According to an interview with his daughter G. Budkhand, published in 1997, Gongor was the third child of a herder named Pürev, who lived in the a place called Dalai Choinkhor wangiin khoshuu what is today Jargalant sum of Khövsgöl Province. He was not particularly big as a child. He only had long fingers. Because he always ate a lot, he became a bit unpopular with his parents, and eventually was sent to Ikh Khüree. One day, he was summoned to the Bogd Khan, given fresh clothes, and after a while he was even made to marry a woman who worked as one of the Bogd Khan's seamstresses on the grounds that their fates were connected at least according to a horoscope by the Bogd Khan.
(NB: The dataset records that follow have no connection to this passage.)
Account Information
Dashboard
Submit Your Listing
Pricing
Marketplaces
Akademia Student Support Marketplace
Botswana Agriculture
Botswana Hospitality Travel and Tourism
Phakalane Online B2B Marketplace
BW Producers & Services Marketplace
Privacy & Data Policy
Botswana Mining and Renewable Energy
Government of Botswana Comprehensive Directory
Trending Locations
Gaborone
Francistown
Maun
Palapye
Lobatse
There is uncertainty around what Gongor's occupation at the Bogd Khan's court was: accountant and keeper of the Bogd Khan's elephant, the Bogd Khan's bodyguard, or wrestler. In 1913, he traveled to Russia with a delegation headed by Sain Noyon Khan Namnansüren. Later, he is said to have worked at the toll office.

Gongor had four children. He died in his home area in the late 1920s, before reaching the age of 50. His corpse is said to have been stolen during the funeral – at that time, the deceased were laid out in the steppe to be devoured by birds and other animals..

One of Gongor's grandsons, D. Davaanyam, is a well-known children's author in Mongolia.